Contributions are welcome - bug reports, documentation, examples, and code.

Development setup

Prerequisites:

  • JDK 17 or newer (Temurin recommended)
  • sbt 1.10+
  • Java 17+ to run a local Spark Connect server for integration tests
git clone https://github.com/HyukjinKwon/spark-connect-scala3
cd spark-connect-scala3
sbt compile

The build has three modules:

  • proto - the ScalaPB-generated gRPC and message classes, compiled from the vendored Spark Connect protobuf definitions.
  • client - the public client API under org.apache.spark.sql.*.
  • examples - runnable example programs (not published).

Building and testing

sbt clean compile      # compile every module
sbt test               # run the unit tests (no server required)
sbt scalafmtCheckAll   # verify formatting
sbt scalafmtAll        # apply formatting

Integration tests

Integration tests run against a live Spark Connect server and are selected by a *Integration* test-name glob. Start a server, then point the tests at it:

curl -L https://archive.apache.org/dist/spark/spark-4.1.2/spark-4.1.2-bin-hadoop3.tgz -o spark.tgz
tar xzf spark.tgz
./spark-4.1.2-bin-hadoop3/sbin/start-connect-server.sh

SPARK_CONNECT_TEST_REMOTE=sc://localhost:15002 sbt "client/testOnly *Integration*"

Code style

Formatting is enforced with scalafmt; the .scalafmt.conf at the repository root is the source of truth.

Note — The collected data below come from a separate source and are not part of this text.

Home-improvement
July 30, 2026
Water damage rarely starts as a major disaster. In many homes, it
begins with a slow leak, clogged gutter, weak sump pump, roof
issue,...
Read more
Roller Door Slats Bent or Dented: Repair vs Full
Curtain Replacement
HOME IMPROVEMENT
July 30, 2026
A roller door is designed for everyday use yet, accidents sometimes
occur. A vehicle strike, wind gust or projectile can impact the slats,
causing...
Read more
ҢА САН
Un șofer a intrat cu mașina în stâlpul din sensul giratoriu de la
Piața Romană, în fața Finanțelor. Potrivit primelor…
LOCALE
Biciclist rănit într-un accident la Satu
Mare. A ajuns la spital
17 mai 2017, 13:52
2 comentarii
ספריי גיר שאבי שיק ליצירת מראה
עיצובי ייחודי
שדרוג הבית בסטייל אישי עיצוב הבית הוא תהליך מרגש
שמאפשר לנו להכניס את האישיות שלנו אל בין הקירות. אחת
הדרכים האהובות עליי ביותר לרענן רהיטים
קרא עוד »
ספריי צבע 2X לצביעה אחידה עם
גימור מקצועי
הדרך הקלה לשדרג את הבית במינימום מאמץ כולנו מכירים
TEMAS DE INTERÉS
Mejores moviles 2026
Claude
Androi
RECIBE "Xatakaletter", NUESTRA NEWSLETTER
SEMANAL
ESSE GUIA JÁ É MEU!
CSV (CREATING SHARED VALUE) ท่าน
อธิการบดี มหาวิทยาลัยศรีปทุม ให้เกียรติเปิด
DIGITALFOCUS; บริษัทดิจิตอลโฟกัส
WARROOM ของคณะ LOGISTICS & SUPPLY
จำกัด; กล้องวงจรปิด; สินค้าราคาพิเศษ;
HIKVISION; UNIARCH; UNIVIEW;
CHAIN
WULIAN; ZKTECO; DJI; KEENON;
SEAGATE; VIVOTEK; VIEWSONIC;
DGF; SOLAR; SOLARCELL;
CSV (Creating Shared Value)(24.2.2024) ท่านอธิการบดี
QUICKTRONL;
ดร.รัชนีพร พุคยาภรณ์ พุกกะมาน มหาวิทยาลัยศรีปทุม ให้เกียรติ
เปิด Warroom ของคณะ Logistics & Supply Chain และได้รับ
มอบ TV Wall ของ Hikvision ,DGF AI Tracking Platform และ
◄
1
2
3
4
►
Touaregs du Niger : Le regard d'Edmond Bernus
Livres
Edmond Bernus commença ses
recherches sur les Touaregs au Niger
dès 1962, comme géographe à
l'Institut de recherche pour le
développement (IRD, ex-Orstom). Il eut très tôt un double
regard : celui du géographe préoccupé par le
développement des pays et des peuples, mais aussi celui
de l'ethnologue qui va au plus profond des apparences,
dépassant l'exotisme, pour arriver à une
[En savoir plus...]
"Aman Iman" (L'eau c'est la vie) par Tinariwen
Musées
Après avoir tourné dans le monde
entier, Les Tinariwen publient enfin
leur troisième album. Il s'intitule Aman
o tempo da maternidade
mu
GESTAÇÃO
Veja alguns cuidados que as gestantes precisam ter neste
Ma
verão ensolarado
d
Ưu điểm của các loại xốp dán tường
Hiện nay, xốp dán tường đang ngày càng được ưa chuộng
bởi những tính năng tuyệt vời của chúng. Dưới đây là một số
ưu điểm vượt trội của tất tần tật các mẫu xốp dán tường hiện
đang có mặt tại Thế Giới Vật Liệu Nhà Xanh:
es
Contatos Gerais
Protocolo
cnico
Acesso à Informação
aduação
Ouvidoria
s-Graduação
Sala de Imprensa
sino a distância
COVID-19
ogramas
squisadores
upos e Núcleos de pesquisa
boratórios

Run sbt scalafmtAll before pushing and keep sbt scalafmtCheckAll green.

Pull requests

  1. Fork and create a feature branch.
  2. Add or update tests for your change; keep the suite green.
  3. Run sbt scalafmtCheckAll test before pushing.
  4. Open a PR with a clear description of the motivation and behavior.

By contributing, you agree that your contributions are licensed under the project's Apache 2.0 license. See the full CONTRIBUTING.md for more detail.